According to Michael Williams, professor of international affairs at the University of Ottawa, if the current Trump administration thinks that American world dominance is no longer possible or even desired, the US might pull back from far-flung conflicts and European commitments.
Instead, says Prof Williams, the US would prioritise its "territorial core", creating a continental fortress of sorts, insulated on both sides by the vastness of the Pacific and Atlantic oceans.
"If this is your plan, you seek to control key geographic choke points," he says. "You maximise access to natural resources, of which Canada has plenty, and you reshore industry whenever possible."

Mark Carney recently said that the long-standing relationship Canada had with the US is now over
Such a geopolitical outlook is hardly new.
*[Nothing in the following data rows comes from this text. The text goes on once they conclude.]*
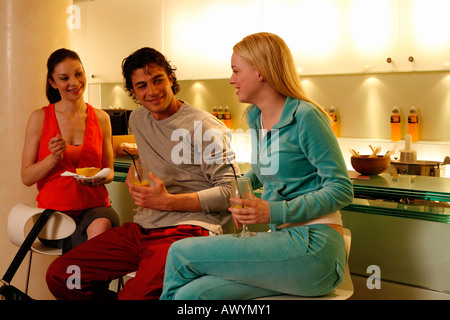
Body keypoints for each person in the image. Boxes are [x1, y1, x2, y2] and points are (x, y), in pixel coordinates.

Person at [160, 32, 354, 300]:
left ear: (260, 71)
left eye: (236, 70)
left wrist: (272, 211)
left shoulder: (305, 117)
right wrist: (236, 189)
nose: (231, 79)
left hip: (314, 247)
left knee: (180, 253)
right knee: (192, 295)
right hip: (284, 246)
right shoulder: (255, 117)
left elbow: (341, 189)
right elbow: (266, 172)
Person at [46, 47, 239, 300]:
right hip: (143, 230)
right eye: (142, 85)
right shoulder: (138, 119)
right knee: (62, 275)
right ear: (134, 92)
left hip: (189, 232)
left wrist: (168, 201)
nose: (152, 91)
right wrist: (137, 178)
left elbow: (231, 191)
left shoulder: (205, 125)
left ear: (170, 78)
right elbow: (150, 160)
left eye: (158, 80)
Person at [21, 48, 119, 253]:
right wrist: (53, 158)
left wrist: (102, 177)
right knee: (94, 247)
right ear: (53, 83)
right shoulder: (40, 118)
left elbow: (109, 171)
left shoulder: (101, 118)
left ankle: (86, 283)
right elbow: (27, 177)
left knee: (101, 227)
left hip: (96, 207)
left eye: (79, 74)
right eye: (64, 78)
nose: (74, 83)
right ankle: (90, 283)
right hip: (54, 213)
In the 1820s, US President James Monroe articulated a new global order in which America and Europe confined themselves to their own hemispheres.
But it does represent a remarkable shift in US foreign policy since the end of World War Two.
A plan or a whim?
Prof Williams acknowledges that it's difficult to figure out exactly what the US president is thinking – a view wholeheartedly endorsed by John Bolton, who served as Trump's national security adviser for more than a year of his first presidential term.
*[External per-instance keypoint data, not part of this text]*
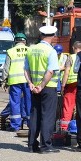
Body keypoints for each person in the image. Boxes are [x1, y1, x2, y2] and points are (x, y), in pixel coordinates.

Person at [25, 25, 61, 153]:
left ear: (41, 35)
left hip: (34, 87)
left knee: (35, 115)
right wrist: (42, 85)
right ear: (53, 37)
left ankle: (31, 145)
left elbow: (26, 69)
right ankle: (45, 146)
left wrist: (30, 84)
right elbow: (50, 71)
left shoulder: (31, 49)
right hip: (48, 87)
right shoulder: (51, 51)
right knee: (47, 116)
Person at [2, 32, 30, 132]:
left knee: (15, 102)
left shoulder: (11, 51)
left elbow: (6, 68)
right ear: (25, 41)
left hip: (14, 81)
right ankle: (29, 123)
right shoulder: (30, 50)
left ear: (15, 41)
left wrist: (4, 81)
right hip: (28, 80)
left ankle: (15, 125)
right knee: (28, 101)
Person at [60, 41, 81, 132]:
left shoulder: (71, 57)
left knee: (68, 106)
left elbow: (67, 72)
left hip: (71, 85)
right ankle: (78, 127)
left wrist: (63, 85)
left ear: (73, 48)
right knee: (80, 107)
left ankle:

"Trump has no philosophy," he says. "He gets ideas, but does not follow a coherent pattern. There is no underlying strategy."
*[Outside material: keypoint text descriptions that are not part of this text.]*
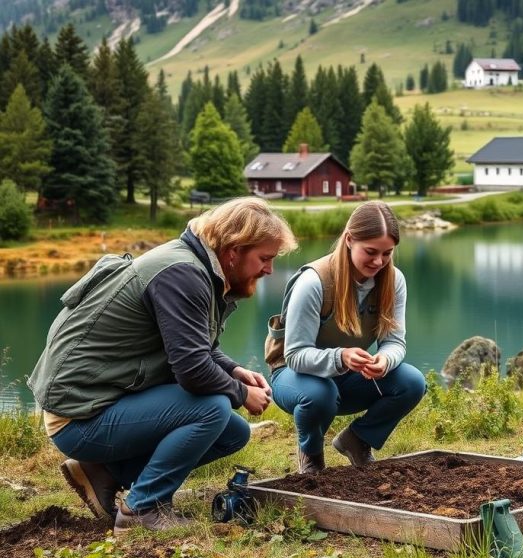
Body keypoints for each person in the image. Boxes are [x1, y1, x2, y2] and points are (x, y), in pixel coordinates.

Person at [29, 197, 297, 532]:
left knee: (233, 433)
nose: (269, 269)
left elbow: (195, 347)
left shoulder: (194, 266)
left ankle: (101, 474)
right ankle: (142, 510)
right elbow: (192, 370)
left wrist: (232, 370)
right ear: (234, 250)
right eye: (265, 258)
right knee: (213, 407)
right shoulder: (182, 275)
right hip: (80, 417)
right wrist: (240, 392)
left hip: (102, 403)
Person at [268, 200, 425, 474]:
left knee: (411, 382)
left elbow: (394, 342)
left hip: (348, 376)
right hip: (294, 377)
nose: (379, 261)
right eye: (371, 252)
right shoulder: (313, 282)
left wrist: (385, 360)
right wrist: (340, 356)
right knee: (320, 394)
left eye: (387, 253)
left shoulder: (394, 280)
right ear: (350, 240)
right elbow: (294, 355)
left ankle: (357, 440)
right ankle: (311, 454)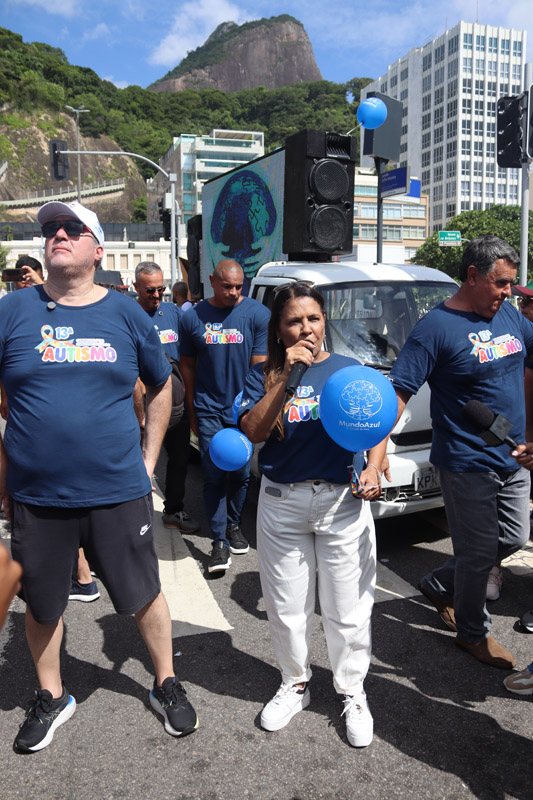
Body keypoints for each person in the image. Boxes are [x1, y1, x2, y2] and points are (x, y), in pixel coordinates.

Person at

The president is currently fixated on minerals and natural resources, he said, but Mr Bolton argues the best way to go about doing that is through the private sector, not by floating the idea of annexing an ally. Canada, for its part, has offered to work with US companies on joint mining partnerships.
Prof Williams and Mr Bolton agree that whatever the motivations behind Trump's designs on Canada, the diplomatic damage that's being done will be difficult to undo – and the possibility of unanticipated consequences is high.
Boycotts and cancelled trips
"Trump likes to say in a lot of contexts that other people don't have any cards," says Prof Williams. "But the further you push people to the wall, the more you may find that they have cards that you didn't know they had – and they might be willing to play them. And even if you have more cards, the consequences of doing so can easily spiral out of control in some really bad ways."
Canadians have already been boycotting US products and cancelling winter trips south, which has had an impact on tourist communities in Florida.
"We're not looking for a fight, but Canada's ready for one," says Mr Heath-Rawlings.
The idea that the trust between the US and Canada has been broken is one that's been embraced by the country's new prime minister, Mark Carney, as a general election looms.
"The old relationship we had with the United States based on deepening integration of our economies and tight security and military cooperation is over," he said recently. "I reject any attempts to weaken Canada, to wear us down, to break us so that America can own us."
Back in the 19th Century, territorial conflicts and flare-ups along the US-Canada border were a more frequent occurrence. Americans made multiple unsuccessful attempts to capture Canadian territory during the 1812 War.
In 1844, some Americans called for military force if the UK wouldn't agree to its claims in the Pacific Northwest.
The 1859 "pig dispute" involved contested islands near Vancouver and the unfortunate shooting of a British hog that had intruded on an American's garden.
All that seemed the stuff of dusty history books, where the Grey Zone was a diplomatic oddity – an exception to a peaceful norm in the modern world of developed and integrated democracies.
But that calm is now broken, and no one is sure where these stormy waters will lead either country.